The National Association for Fixed Annuities had argued that the DOL overstepped its authority by releasing the rule, which forces retirement brokers to put clients’ interests ahead of its own and goes into effect in April. But U.S. District Judge Randolph Moss denied the group’s request to delay the rule’s implementation, the Journal writes.

The NAFA suit is the first legal challenge to the rule to receive a hearing, but several other lawsuits are still outstanding. The most significant suit, according to the Journal, is the one filed in Texas by a group of industry groups headed by the U.S. Chamber of Commerce and the Securities Industry and Financial Markets Association, which is scheduled for a hearing November 17. The suit, taken up by Eugene Scalia of the law firm Gibson, Dunn & Crutcher, claims that the DOL overstepped its mandate by creating the rule in the first place. In addition, Scalia claims that by making the rule, the DOL had rendered the term “fiduciary” unrecognizable.
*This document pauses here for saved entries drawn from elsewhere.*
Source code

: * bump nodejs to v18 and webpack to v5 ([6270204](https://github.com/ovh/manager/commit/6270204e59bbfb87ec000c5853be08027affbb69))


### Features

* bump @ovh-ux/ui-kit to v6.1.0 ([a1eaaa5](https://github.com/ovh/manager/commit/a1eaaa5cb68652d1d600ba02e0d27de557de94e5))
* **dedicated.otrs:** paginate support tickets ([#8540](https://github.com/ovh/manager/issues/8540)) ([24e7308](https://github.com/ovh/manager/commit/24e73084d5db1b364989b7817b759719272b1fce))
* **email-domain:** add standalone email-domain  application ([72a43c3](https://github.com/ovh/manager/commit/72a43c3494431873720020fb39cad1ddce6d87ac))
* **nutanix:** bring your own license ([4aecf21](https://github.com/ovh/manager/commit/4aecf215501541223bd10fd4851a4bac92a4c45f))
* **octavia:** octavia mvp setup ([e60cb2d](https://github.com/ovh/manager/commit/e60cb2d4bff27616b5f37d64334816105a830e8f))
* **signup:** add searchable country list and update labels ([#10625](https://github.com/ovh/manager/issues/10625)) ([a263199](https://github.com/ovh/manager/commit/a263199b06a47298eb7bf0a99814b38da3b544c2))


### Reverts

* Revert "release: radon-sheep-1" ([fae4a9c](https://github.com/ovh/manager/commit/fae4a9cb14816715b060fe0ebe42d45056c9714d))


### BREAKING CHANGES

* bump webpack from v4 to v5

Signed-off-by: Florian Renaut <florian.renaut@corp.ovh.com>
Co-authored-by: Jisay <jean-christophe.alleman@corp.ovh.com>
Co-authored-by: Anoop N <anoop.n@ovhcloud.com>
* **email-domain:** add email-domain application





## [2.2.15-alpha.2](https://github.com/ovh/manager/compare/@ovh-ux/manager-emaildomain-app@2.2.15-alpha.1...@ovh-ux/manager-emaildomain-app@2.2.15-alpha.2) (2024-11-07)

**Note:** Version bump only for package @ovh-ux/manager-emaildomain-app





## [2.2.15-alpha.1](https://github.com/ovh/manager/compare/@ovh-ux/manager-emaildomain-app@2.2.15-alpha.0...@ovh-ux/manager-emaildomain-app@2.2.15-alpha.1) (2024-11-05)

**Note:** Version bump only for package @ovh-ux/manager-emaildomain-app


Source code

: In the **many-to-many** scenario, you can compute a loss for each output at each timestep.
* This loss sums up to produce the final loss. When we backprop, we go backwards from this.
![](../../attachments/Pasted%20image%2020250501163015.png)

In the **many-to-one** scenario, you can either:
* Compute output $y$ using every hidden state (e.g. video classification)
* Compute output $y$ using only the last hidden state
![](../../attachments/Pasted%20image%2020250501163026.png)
Moss’s rejection of NAFA’s request, meanwhile, was expected. But Judge Daniel Crabtree in the District of Kansas, whose court has been traditionally opposed to the DOL, may grant the injunction brought in his court September 21, Erin Sweeney, counsel at Miller & Chevalier and a former senior benefit law specialist at the DOL, told the National Law Journal this summer. In that case, the rule’s fate could end up getting decided in the Supreme Court, he said.